## Task list
A. Decide whether each statement below agrees with the opioid deaths report. Answer yes or no for each and quote the words of the report that settle it.
(i) In 2016, 18 of the 98 opioid-related fatalities involved heroin.
(ii) Among the 2016 opioid-related deaths involving a single drug, oxycodone was the most frequent.
(iii) In the preliminary 2017 figures, fentanyl and hydrocodone were each implicated in 10 deaths.
B. According to the opioid deaths report, in how many of the 2016 opioid-related cases was the manner of death ruled suicide?
C. Write the next part of the opioid deaths report, picking up after its final sentence.

## Given passage

↓

OPIOID-RELATED DEATHS IN 2016
In 2016, opioids deaths represented 6% of JCMEO cases. There was a total of 98 opioid-related fatalities, 18 of which involved heroin. Of those 98 cases, the manner of death was ruled accidental in 91 cases and suicide in 7 cases (one case involved a traffic accident in which opioid use was a contributing factor). Oxycodone again was the most frequent fatal opioid drug. In contrast to 2013–2015 opioid-related deaths, fentanyl was found to be the second most frequent opioid drug involved, followed by heroin, hydrocodone, morphine and methadone.
Most of the opioid-related deaths in 2016 involved multiple drugs. Thirty-two of the 98 opioid-related deaths involved single drug use, the most frequent of which was heroin followed by oxycodone and fentanyl in that order. A total of 13 individuals died from exclusive heroin use, the majority of which were white males with an average age of 38 years.
Preliminary examination of opioid-related deaths in 2017 revealed the investigation of a total of 92 opioid-related deaths within the jurisdiction of the JCMEO. The majority of individuals were white males with an average age of 42 years. Interestingly, the most frequent fatal opioid drug involved was now heroin, accounting for 31 deaths followed by oxycodone accounting for 20 deaths. Both fentanyl and hydrocodone were each implicated in 10 deaths. Multiple drugs contributing accounted for the remaining 31 deaths.
DEATHS FROM HEROIN AND FENTANYL INCREASING
Opioid abuse is a major problem in the United States and has resulted in numerous deaths throughout the nation. At the JCMEO, the overall percentage of deaths related to opioids for the past five years has not significantly changed. However, we have seen a definite rise in deaths in which heroin and fentanyl are implicated. Oxycodone continues to be a major player in opioid-related deaths. Our data is in keeping with that seen nationwide in which white males from their 30s and 50s seem to be at the highest risk of death related to opioid use.

↑

## Study material

↓

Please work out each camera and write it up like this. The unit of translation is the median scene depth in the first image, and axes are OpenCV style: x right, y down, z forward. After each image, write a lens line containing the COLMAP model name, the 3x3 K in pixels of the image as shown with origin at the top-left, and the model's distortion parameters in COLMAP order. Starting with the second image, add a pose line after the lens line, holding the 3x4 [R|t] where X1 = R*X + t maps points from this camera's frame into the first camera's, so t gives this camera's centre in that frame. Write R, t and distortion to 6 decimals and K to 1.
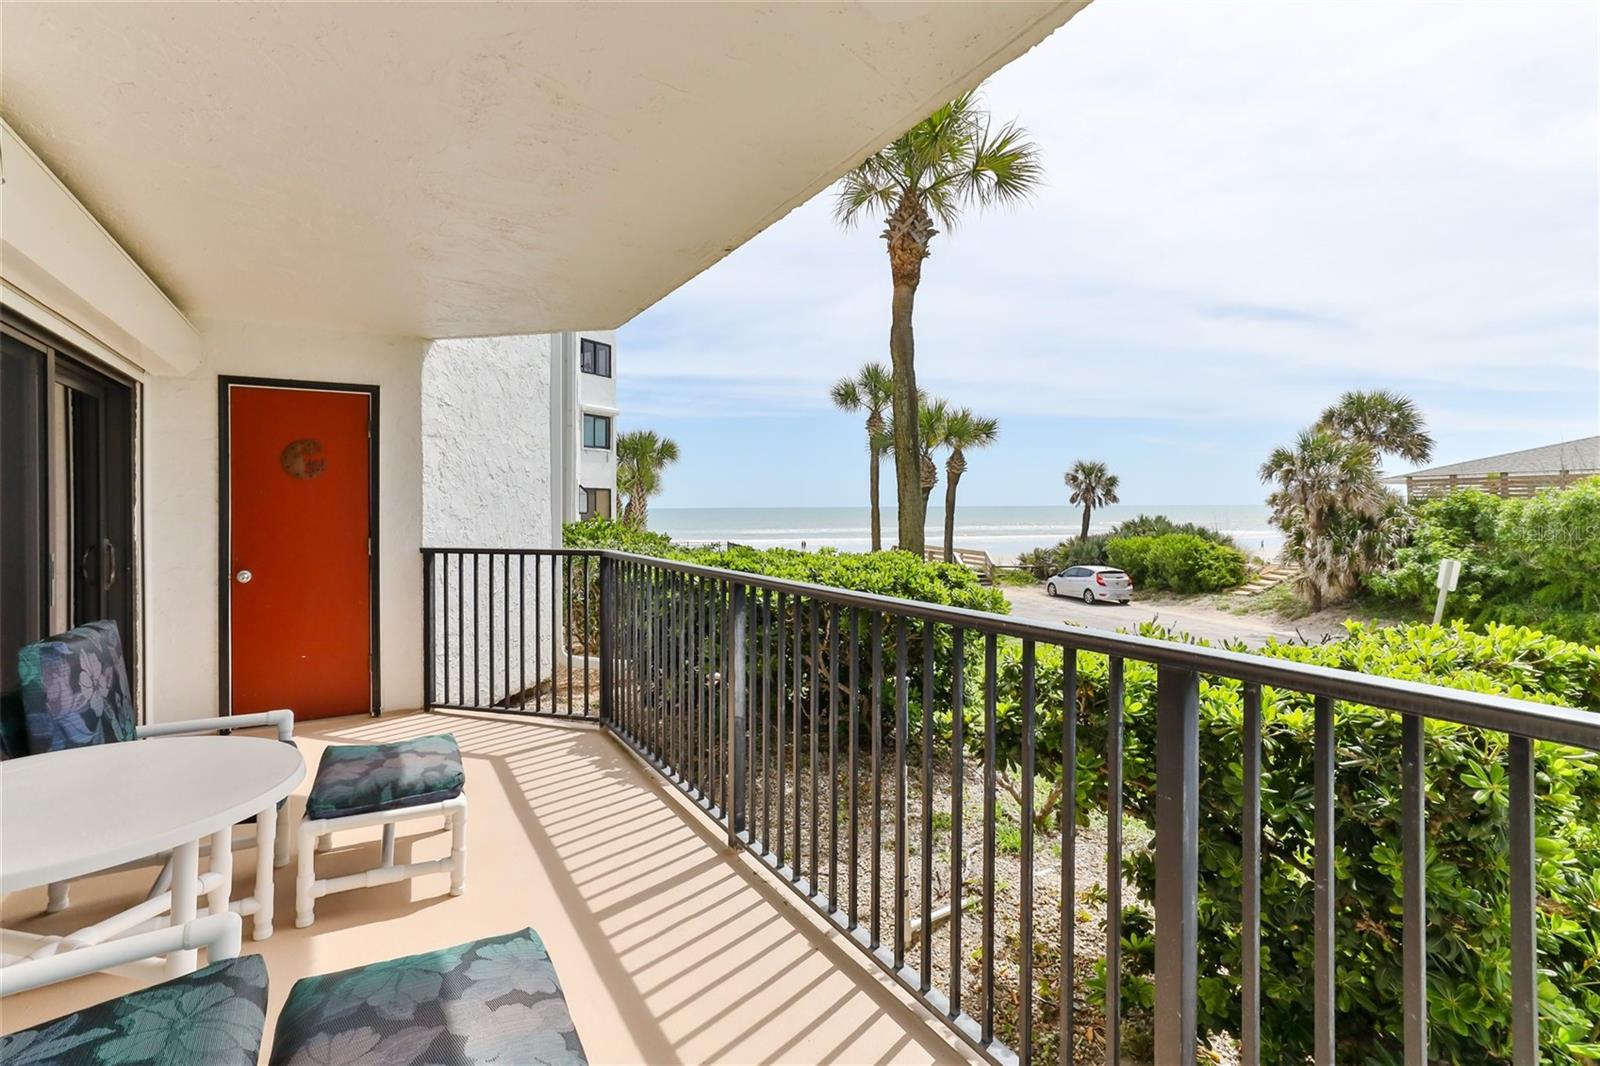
lens RADIAL K [[734.9, 0, 813.2], [0, 734.9, 494.3], [0, 0, 1]] dist [-0.019448, 0.008587]
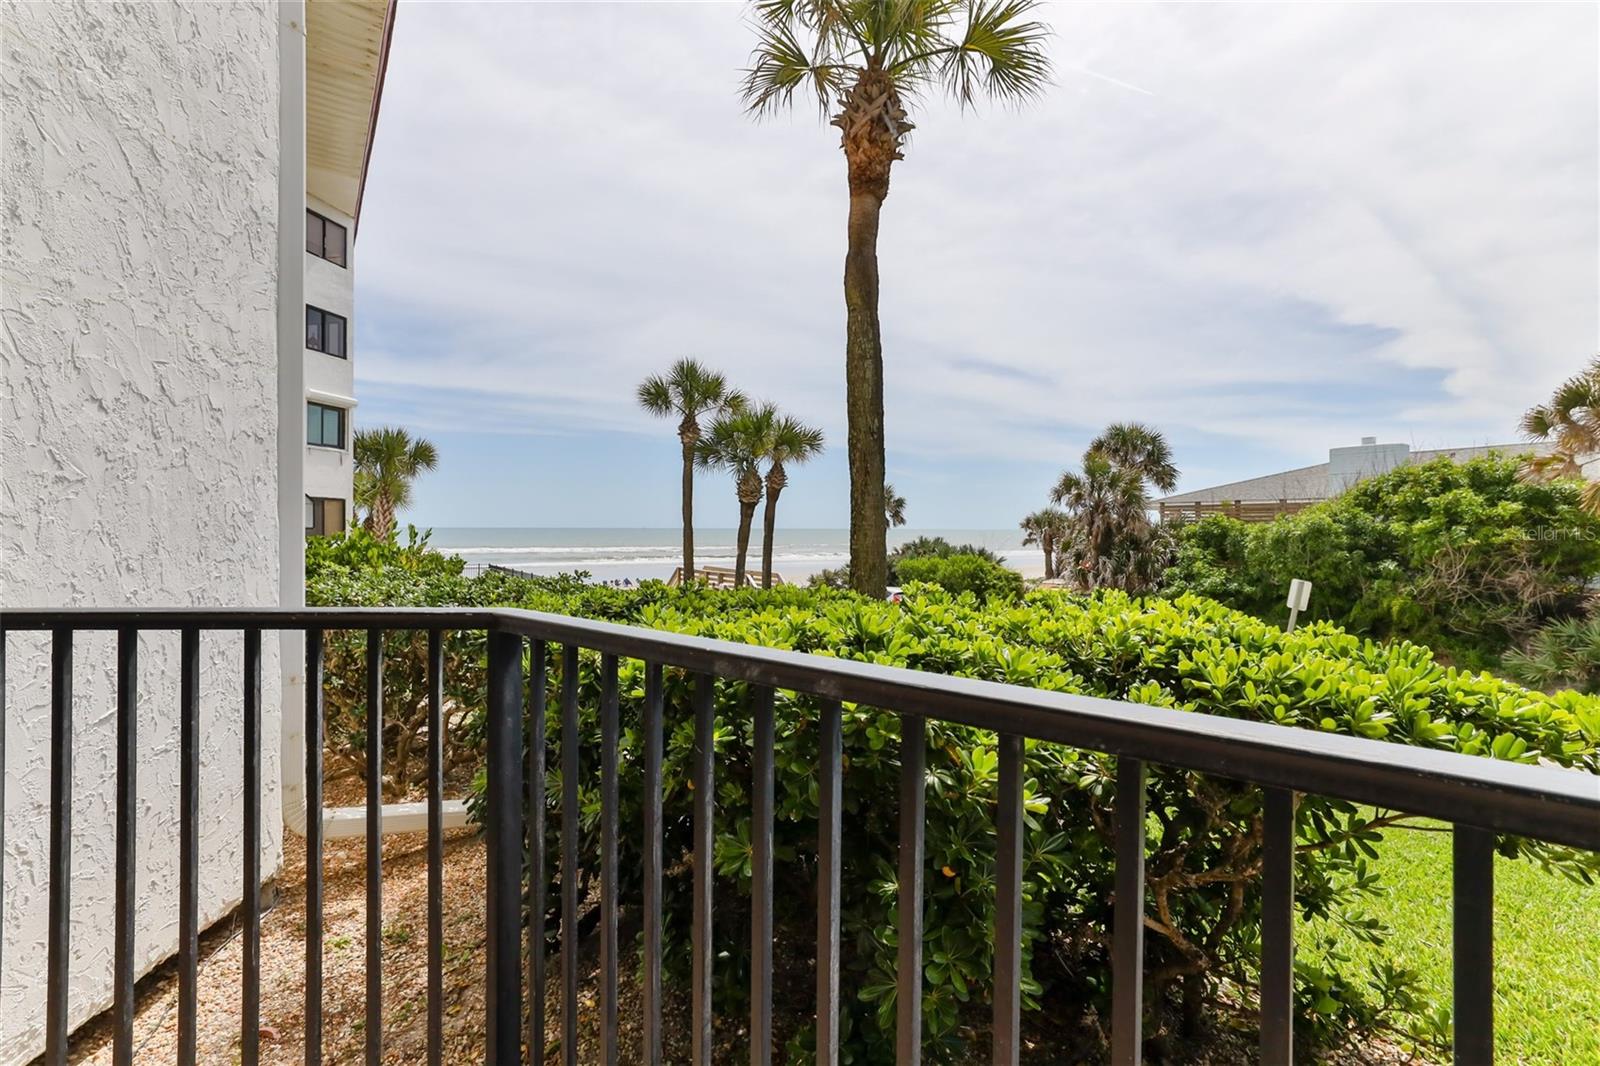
lens RADIAL K [[726.4, 0, 787.8], [0, 726.4, 528.7], [0, 0, 1]] dist [-0.029442, 0.015454]
pose [[0.956818, 0.009572, 0.290530, -0.050172], [-0.014822, 0.999764, 0.015875, 0.006417], [-0.290310, -0.019495, 0.956734, 0.131046]]
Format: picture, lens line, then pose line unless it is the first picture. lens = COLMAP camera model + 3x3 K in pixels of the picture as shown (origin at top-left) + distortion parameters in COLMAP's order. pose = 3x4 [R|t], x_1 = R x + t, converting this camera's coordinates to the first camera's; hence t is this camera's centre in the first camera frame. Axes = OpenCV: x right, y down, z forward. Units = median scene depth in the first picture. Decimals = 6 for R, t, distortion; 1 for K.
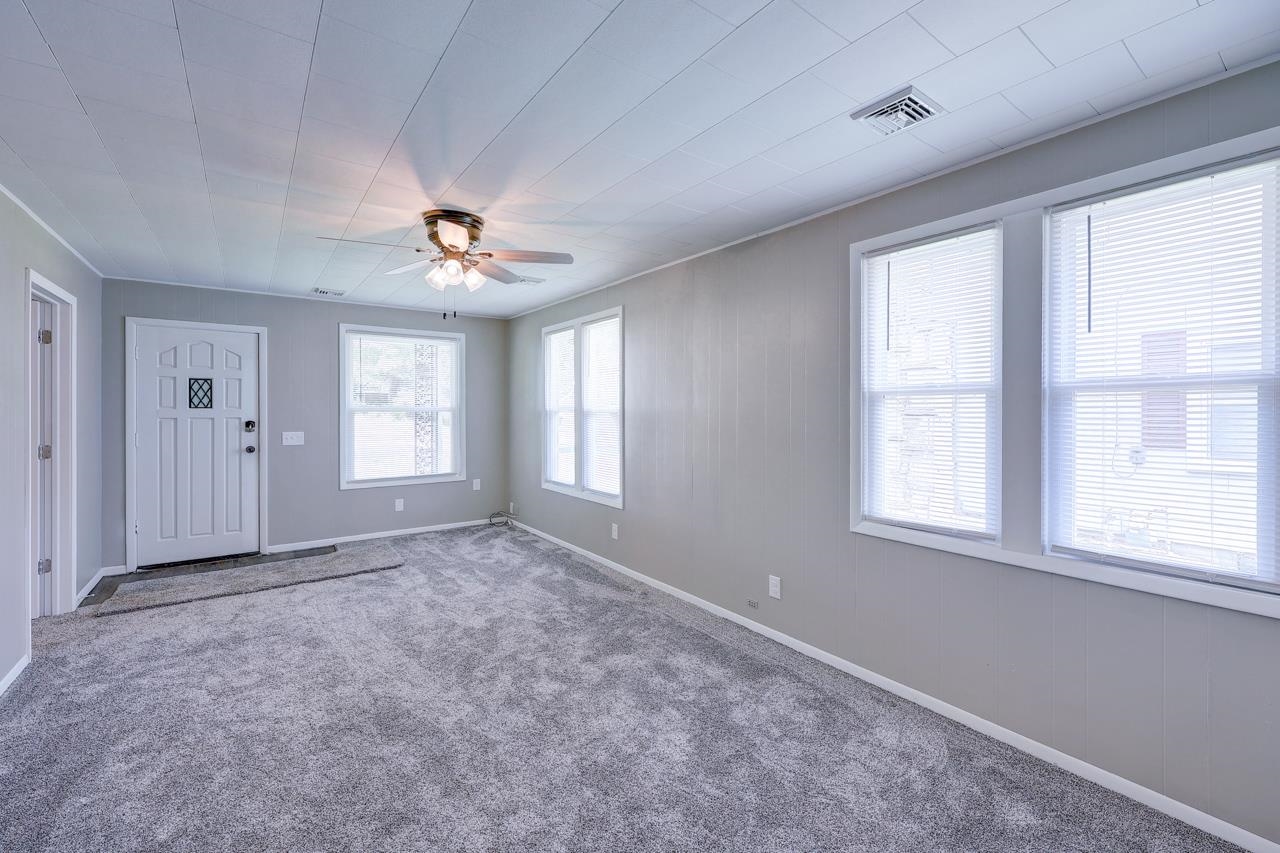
lens RADIAL K [[512.5, 0, 637.7], [0, 512.5, 410.3], [0, 0, 1]] dist [0.001301, -0.000470]
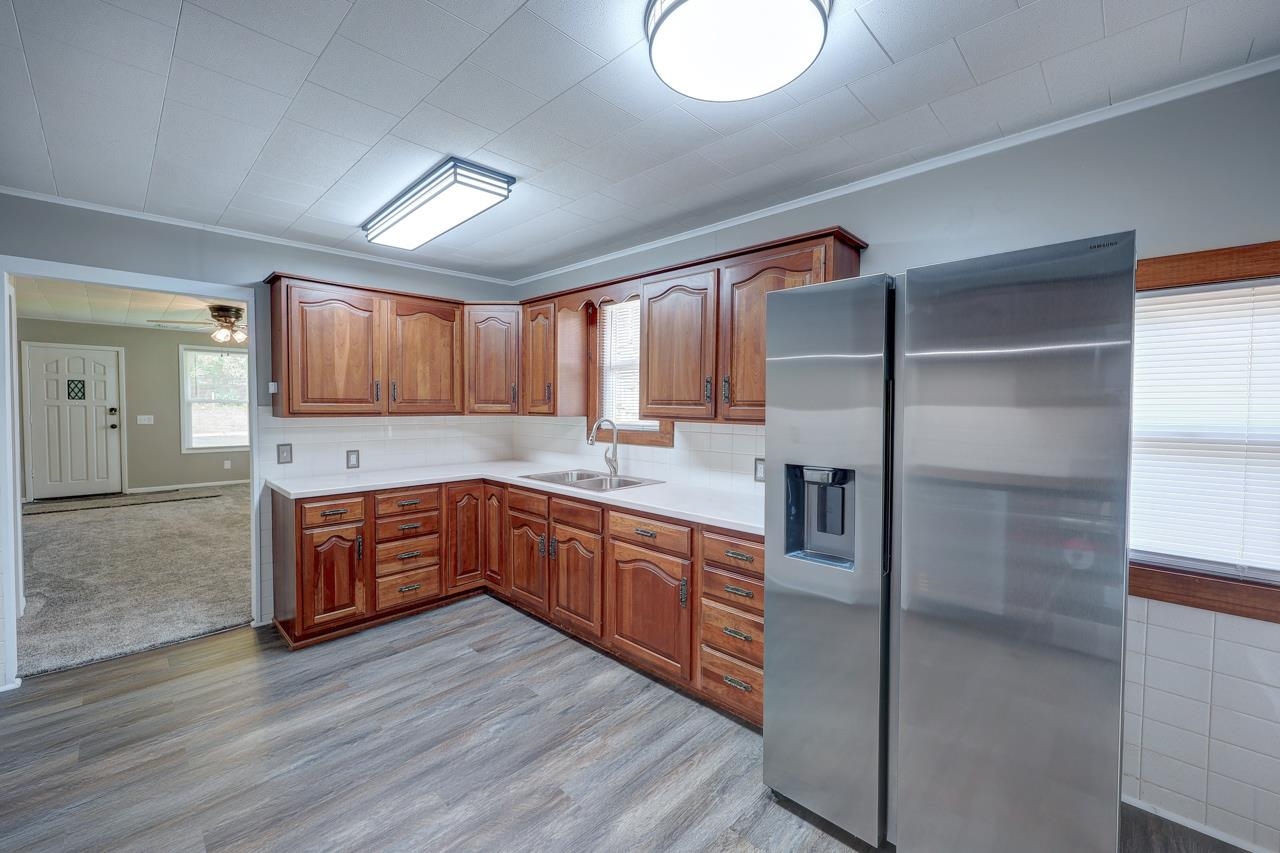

↑

## Answers given
A.
(i) Yes: "There was a total of 98 opioid-related fatalities, 18 of which involved heroin."
(ii) No: "the most frequent of which was heroin followed by oxycodone and fentanyl in that order."
(iii) Yes: "Both fentanyl and hydrocodone were each implicated in 10 deaths."

B. 7 cases.

C.
At the JCMEO, our medico-legal death investigators are trained to collect a detailed history from family and friends as well as examine the death scene for drug paraphernalia. Consequently, the majority of opioid-related deaths are suspected prior to autopsy. However, this is not always the case. Our office performs toxicology testing on every decedent brought into our office to ensure that drug-related deaths are not missed. Unfortunately, toxicology testing for newly developed synthetic opioid compounds, particularly fentanyl analogues, continue to be a challenge for our office as well as offices nationwide requiring expensive send-out testing. At the same time, the Centers for Disease Control and Prevention estimates that the total “economic burden” of prescription opioid misuse alone in the United States is $78.5 billion a year, including the costs of health care, lost productivity, addiction treatment and criminal justice involvement.
- Hedegaard H, Warner M, Miniño AM. Drug overdose deaths in the United States, 1999–2016. NCHS Data Brief, no 294. Hyattsville, MD: National Center for Health Statistics. 2017.
- Florence CS, Zhou C, Luo F, Xu L. The Economic Burden of Pre- scription Opioid Overdose, Abuse, and Dependence in the United States, 2013. Med Care. 2016;54(10):901-906.